Whatever he notices, it’s not right away. A palpable tension fills the air between the two of you eventually. But it takes a more significant amount of time than you would have anticipated to permeate the natural flow of things.
Fuck, you can’t even be safe inside here, where your thoughts, whatever they may be, are yours. You can’t even have yourself. He has every part of you, and you are willingly relinquishing that control.
Your evening, once you can have it, consists of combing over every decision you’ve made leading up to this strange, disorienting space you find yourself occupying. All it does is leave you exasperated in a much different way than before and with an unsettling observation (or hallucination):
Was that the tail end of the American flag outside your window?

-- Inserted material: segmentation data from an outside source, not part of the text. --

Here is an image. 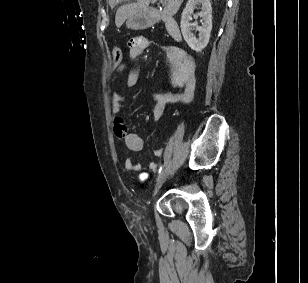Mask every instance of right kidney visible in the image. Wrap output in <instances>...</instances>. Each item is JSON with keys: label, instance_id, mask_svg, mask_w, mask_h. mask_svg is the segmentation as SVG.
<instances>
[{"label": "right kidney", "instance_id": "right-kidney-1", "mask_svg": "<svg viewBox=\"0 0 308 283\" xmlns=\"http://www.w3.org/2000/svg\"><path fill=\"white\" fill-rule=\"evenodd\" d=\"M199 4L202 5V11L193 15L194 8ZM192 15L195 19L198 17L202 18V26H198L197 22H190ZM180 27L183 38L188 46L196 52H201L207 46L212 30V7L210 0H188L181 15ZM193 29L199 31L198 39L192 33Z\"/></svg>", "mask_w": 308, "mask_h": 283}]
</instances>
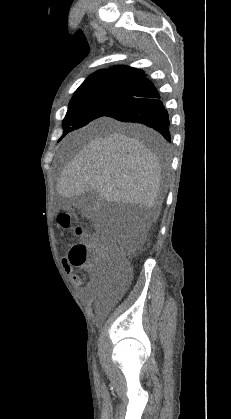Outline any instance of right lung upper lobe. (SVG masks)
Segmentation results:
<instances>
[{"instance_id": "right-lung-upper-lobe-1", "label": "right lung upper lobe", "mask_w": 231, "mask_h": 419, "mask_svg": "<svg viewBox=\"0 0 231 419\" xmlns=\"http://www.w3.org/2000/svg\"><path fill=\"white\" fill-rule=\"evenodd\" d=\"M145 76L144 72L140 69L117 65L95 72L77 90L107 85L135 87Z\"/></svg>"}]
</instances>
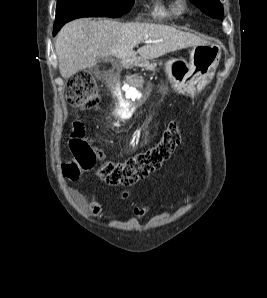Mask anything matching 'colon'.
<instances>
[{
    "label": "colon",
    "instance_id": "obj_1",
    "mask_svg": "<svg viewBox=\"0 0 267 298\" xmlns=\"http://www.w3.org/2000/svg\"><path fill=\"white\" fill-rule=\"evenodd\" d=\"M65 97L69 104L82 110L95 108L99 99L93 75L88 71H80L71 76ZM181 141L180 125L176 121H171L152 147L122 162H103L96 169V175L108 185H133L159 169L171 157ZM69 149L72 159L62 165L66 177L76 179L82 173L95 168L97 153L85 139L83 124L80 121L72 124Z\"/></svg>",
    "mask_w": 267,
    "mask_h": 298
}]
</instances>
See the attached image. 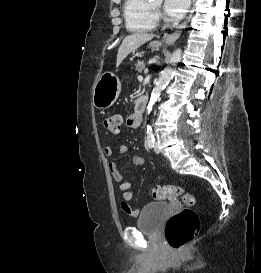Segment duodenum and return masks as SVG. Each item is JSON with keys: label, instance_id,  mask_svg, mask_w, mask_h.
Segmentation results:
<instances>
[{"label": "duodenum", "instance_id": "1", "mask_svg": "<svg viewBox=\"0 0 261 273\" xmlns=\"http://www.w3.org/2000/svg\"><path fill=\"white\" fill-rule=\"evenodd\" d=\"M147 100L145 97H140L135 104V112L133 114V127L140 126L143 118V112L146 107Z\"/></svg>", "mask_w": 261, "mask_h": 273}]
</instances>
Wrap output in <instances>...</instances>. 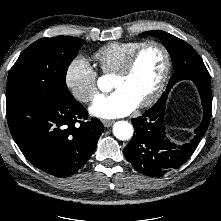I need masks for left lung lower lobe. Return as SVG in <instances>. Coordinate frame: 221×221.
Segmentation results:
<instances>
[{"instance_id":"1","label":"left lung lower lobe","mask_w":221,"mask_h":221,"mask_svg":"<svg viewBox=\"0 0 221 221\" xmlns=\"http://www.w3.org/2000/svg\"><path fill=\"white\" fill-rule=\"evenodd\" d=\"M198 88L203 105V120L195 129L196 136L190 143L177 146L171 143L165 133L164 114L168 93L167 88L152 108L142 116L132 119L134 136L124 148V155L140 173L160 177L178 169L194 153L204 136L211 119L212 93L208 82L193 80Z\"/></svg>"}]
</instances>
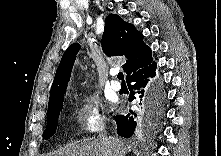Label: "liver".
<instances>
[{
	"mask_svg": "<svg viewBox=\"0 0 221 156\" xmlns=\"http://www.w3.org/2000/svg\"><path fill=\"white\" fill-rule=\"evenodd\" d=\"M105 146L100 139L71 145L57 151L54 156H124L128 147L120 140H110Z\"/></svg>",
	"mask_w": 221,
	"mask_h": 156,
	"instance_id": "liver-1",
	"label": "liver"
}]
</instances>
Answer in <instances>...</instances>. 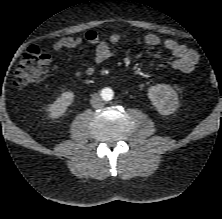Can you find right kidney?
<instances>
[{"instance_id":"ca27d5eb","label":"right kidney","mask_w":222,"mask_h":219,"mask_svg":"<svg viewBox=\"0 0 222 219\" xmlns=\"http://www.w3.org/2000/svg\"><path fill=\"white\" fill-rule=\"evenodd\" d=\"M74 99V93L72 91L63 92L57 100L50 105L49 112L51 118H59L66 112L68 106L71 105Z\"/></svg>"}]
</instances>
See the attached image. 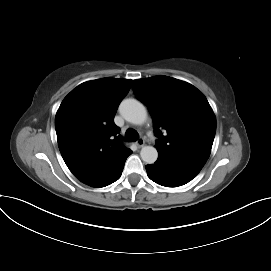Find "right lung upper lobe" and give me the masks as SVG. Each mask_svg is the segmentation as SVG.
<instances>
[{
  "mask_svg": "<svg viewBox=\"0 0 271 271\" xmlns=\"http://www.w3.org/2000/svg\"><path fill=\"white\" fill-rule=\"evenodd\" d=\"M131 80L102 78L80 84L62 101L55 129L70 171L87 185L111 174L132 151L121 143L114 116Z\"/></svg>",
  "mask_w": 271,
  "mask_h": 271,
  "instance_id": "1",
  "label": "right lung upper lobe"
}]
</instances>
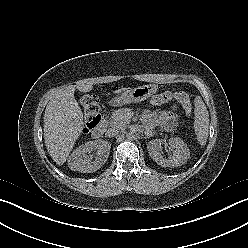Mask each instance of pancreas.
Here are the masks:
<instances>
[{
	"mask_svg": "<svg viewBox=\"0 0 248 248\" xmlns=\"http://www.w3.org/2000/svg\"><path fill=\"white\" fill-rule=\"evenodd\" d=\"M132 113V110L129 108H122L115 110L112 113V116L108 120V125L110 127H124L130 122L129 114Z\"/></svg>",
	"mask_w": 248,
	"mask_h": 248,
	"instance_id": "obj_1",
	"label": "pancreas"
}]
</instances>
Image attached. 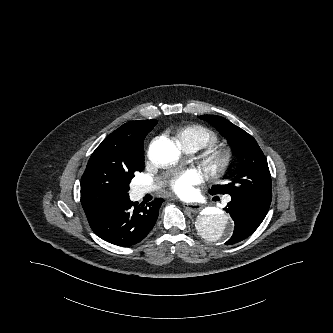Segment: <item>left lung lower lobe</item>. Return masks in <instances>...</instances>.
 I'll use <instances>...</instances> for the list:
<instances>
[{
	"label": "left lung lower lobe",
	"mask_w": 333,
	"mask_h": 333,
	"mask_svg": "<svg viewBox=\"0 0 333 333\" xmlns=\"http://www.w3.org/2000/svg\"><path fill=\"white\" fill-rule=\"evenodd\" d=\"M270 204L252 200L232 198L225 211L234 220L235 227L226 245L235 244L250 236L264 220Z\"/></svg>",
	"instance_id": "obj_1"
}]
</instances>
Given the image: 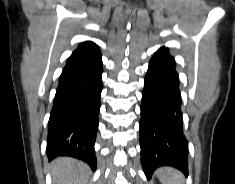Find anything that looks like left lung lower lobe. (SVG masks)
I'll list each match as a JSON object with an SVG mask.
<instances>
[{
	"label": "left lung lower lobe",
	"instance_id": "left-lung-lower-lobe-1",
	"mask_svg": "<svg viewBox=\"0 0 235 184\" xmlns=\"http://www.w3.org/2000/svg\"><path fill=\"white\" fill-rule=\"evenodd\" d=\"M176 63L161 47L149 62L142 92L141 163L148 179L161 166H172L188 176V141L183 134L181 95Z\"/></svg>",
	"mask_w": 235,
	"mask_h": 184
}]
</instances>
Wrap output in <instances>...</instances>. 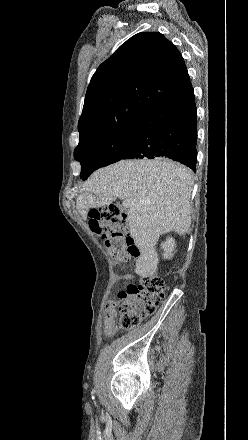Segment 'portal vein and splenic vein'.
I'll use <instances>...</instances> for the list:
<instances>
[{
	"mask_svg": "<svg viewBox=\"0 0 248 440\" xmlns=\"http://www.w3.org/2000/svg\"><path fill=\"white\" fill-rule=\"evenodd\" d=\"M132 204H133V200H130V199L124 200L122 203L124 208H129Z\"/></svg>",
	"mask_w": 248,
	"mask_h": 440,
	"instance_id": "portal-vein-and-splenic-vein-1",
	"label": "portal vein and splenic vein"
}]
</instances>
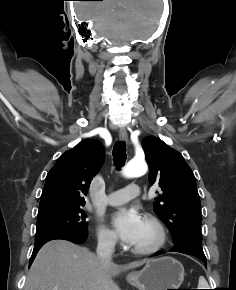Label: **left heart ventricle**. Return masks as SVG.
Returning a JSON list of instances; mask_svg holds the SVG:
<instances>
[{
    "label": "left heart ventricle",
    "mask_w": 236,
    "mask_h": 290,
    "mask_svg": "<svg viewBox=\"0 0 236 290\" xmlns=\"http://www.w3.org/2000/svg\"><path fill=\"white\" fill-rule=\"evenodd\" d=\"M153 238L154 233L152 229L144 223L142 231L133 246L147 245L153 240Z\"/></svg>",
    "instance_id": "1"
}]
</instances>
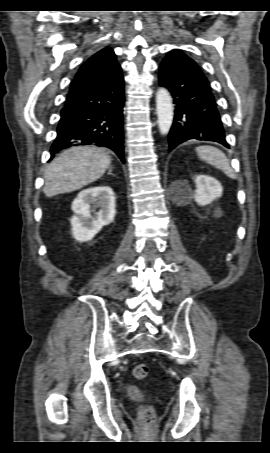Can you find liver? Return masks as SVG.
I'll return each instance as SVG.
<instances>
[{"mask_svg":"<svg viewBox=\"0 0 270 453\" xmlns=\"http://www.w3.org/2000/svg\"><path fill=\"white\" fill-rule=\"evenodd\" d=\"M111 157L101 148L79 146L65 150L45 169L43 192L47 197L70 193L103 176Z\"/></svg>","mask_w":270,"mask_h":453,"instance_id":"obj_1","label":"liver"}]
</instances>
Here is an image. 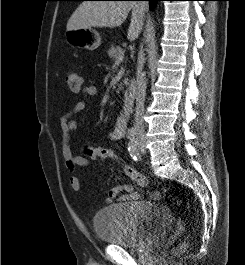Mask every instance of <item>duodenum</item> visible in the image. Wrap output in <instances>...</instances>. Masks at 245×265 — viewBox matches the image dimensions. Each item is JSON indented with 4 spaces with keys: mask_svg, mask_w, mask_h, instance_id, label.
Listing matches in <instances>:
<instances>
[{
    "mask_svg": "<svg viewBox=\"0 0 245 265\" xmlns=\"http://www.w3.org/2000/svg\"><path fill=\"white\" fill-rule=\"evenodd\" d=\"M137 96V87L132 83L124 92L123 98L127 105H133Z\"/></svg>",
    "mask_w": 245,
    "mask_h": 265,
    "instance_id": "obj_1",
    "label": "duodenum"
}]
</instances>
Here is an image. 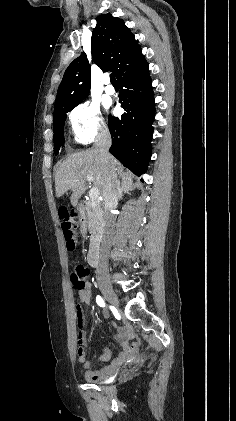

You are unacceptably late.
Rushing around, you throw on the first top and bottoms you see from your closet and spritz some perfume on your neck and wrists. You don’t check your phone. You’re afraid of what will pop up on your screen. And, frankly, you don’t have the time.
Your only option for transportation is the subway, as you’re sure the special vehicle from Vought is long gone. Why would they wait for someone like you, even if you’re practically Homelander’s personal assistant? One of his only friends. You doubt he has more than Black Noir, and that isn’t as perfect as it appears to the casual viewer.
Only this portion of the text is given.